Juventus nei guai. Pesantissime le accuse dei pm: "Movimenti fraudolenti per 282 milioni. E Agnelli sapeva", titola anche oggi la Gazzetta dello Sport.

"False comunicazioni delle società quotate in Borsa ed emissione di fatture per operazioni inesistenti. Sono queste le ipotesi di reato formulate dalla Procura di Torino per i vertici della Juventus - si legge sulla rosea -. Le perquisizioni sono scattate venerdì pomeriggio, dopo la chiusura dei mercati (il club bianconero è quotato) alla Continassa, sede legale della società, ma non solo. Gli uomini della Guardia di Finanza hanno acquisito materiale anche al centro sportivo bianconero, a Vinovo (dove si allenano Under 23 e giovanili) e nella sede milanese della Juventus. Sei gli indagati, oltre alla Juventus per responsabilità amministrativa: il presidente Andrea Agnelli, il vice presidente Pavel Nedved, l’ex responsabile dell’area sportiva Fabio Paratici, ora al Tottenham, Marco Re, responsabile dell’area finanziaria e dirigente preposto alla redazione di documenti contabili societari fino al luglio 2020, Stefano Bertola e Stefano Cerrato che lo hanno sostituito. Tra gli indagati non figura Federico Cherubini, attuale Football Director (di fatto il successore di Paratici) interrogato ieri per 9 ore come persona informata sui fatti. L’indagine riguarda tre stagioni, 2018-19, 2019-20 e 2020-21, per una cifra complessiva di 282 milioni derivanti da operazioni «connotate da valori fraudolentemente maggiorati»". Secondo gli inquirenti i vertici della società e Agnelli sono «consapevoli della condotta attuata da Paratici e delle conseguenze estremamente negative sotto il profilo finanziario, non certo derivanti solo dal contesto pandemico in atto».

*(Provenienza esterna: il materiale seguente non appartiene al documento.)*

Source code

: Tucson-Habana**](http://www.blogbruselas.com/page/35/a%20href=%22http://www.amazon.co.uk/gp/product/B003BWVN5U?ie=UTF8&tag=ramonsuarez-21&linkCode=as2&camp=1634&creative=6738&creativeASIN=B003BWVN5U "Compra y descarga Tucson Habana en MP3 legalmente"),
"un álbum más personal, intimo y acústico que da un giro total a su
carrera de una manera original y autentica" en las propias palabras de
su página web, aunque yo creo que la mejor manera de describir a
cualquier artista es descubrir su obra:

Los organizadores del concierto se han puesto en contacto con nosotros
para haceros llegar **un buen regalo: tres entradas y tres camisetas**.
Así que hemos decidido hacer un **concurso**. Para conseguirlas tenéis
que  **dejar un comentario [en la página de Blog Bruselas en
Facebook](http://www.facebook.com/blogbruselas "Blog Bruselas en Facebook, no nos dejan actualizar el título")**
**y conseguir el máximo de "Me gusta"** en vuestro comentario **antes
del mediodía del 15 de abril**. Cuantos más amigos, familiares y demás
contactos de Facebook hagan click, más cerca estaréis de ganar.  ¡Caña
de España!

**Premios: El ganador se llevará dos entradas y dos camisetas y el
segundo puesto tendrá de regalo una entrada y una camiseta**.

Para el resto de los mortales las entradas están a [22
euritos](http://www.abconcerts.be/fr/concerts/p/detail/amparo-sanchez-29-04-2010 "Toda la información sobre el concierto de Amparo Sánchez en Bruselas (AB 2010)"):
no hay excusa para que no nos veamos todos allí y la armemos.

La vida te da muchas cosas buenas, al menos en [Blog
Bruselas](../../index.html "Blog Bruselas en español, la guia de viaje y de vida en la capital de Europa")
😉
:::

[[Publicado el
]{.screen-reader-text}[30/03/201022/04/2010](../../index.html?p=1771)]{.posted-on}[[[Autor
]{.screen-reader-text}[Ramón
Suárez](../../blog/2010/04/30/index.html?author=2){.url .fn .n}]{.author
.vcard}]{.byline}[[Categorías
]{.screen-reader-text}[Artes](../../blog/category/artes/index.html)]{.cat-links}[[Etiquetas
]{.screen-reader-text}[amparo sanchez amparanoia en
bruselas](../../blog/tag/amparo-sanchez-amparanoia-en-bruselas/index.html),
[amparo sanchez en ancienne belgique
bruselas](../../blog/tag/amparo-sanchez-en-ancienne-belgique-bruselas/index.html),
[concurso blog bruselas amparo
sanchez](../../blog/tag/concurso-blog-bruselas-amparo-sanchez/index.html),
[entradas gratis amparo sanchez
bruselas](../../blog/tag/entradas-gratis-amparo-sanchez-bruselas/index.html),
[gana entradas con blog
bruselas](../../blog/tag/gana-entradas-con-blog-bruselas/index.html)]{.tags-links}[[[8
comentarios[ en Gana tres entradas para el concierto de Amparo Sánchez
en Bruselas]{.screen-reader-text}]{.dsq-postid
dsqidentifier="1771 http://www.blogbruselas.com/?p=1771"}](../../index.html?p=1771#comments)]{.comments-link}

Ma quali sono i rischi sportivi per la Juve? "Dobbiamo sempre premettere che in tema di sanzioni, il legislatore sportivo ha lasciato alla fase giudicante una larga discrezionalità - spiega la Gazzetta -. Nello stesso articolo 31, si va dallo scappellotto alla maxi stangata. Dice il comma 1: «Salva l’applicazione delle più gravi sanzioni previste dalle norme in materia di licenze UEFA o da altre norme speciali, la società che commette i fatti di cui al presente comma è punibile con la sanzione dell’ammenda con diffida». Il passaggio da «comportamenti comunque diretti a eludere la normativa federale in materia gestionale» alle società che «mediante falsificazione dei propri documenti contabili o amministrativi ovvero mediante qualsiasi altra attività illecita o elusiva, tenta di ottenere od ottenga l’iscrizione a una competizione cui non avrebbe potuto essere ammessa sulla base delle disposizioni vigenti» arriva nel comma 2. E qui le sanzioni sono pesantissime: si parte dai punti di penalizzazione e si finisce con l’esclusione dal campionato".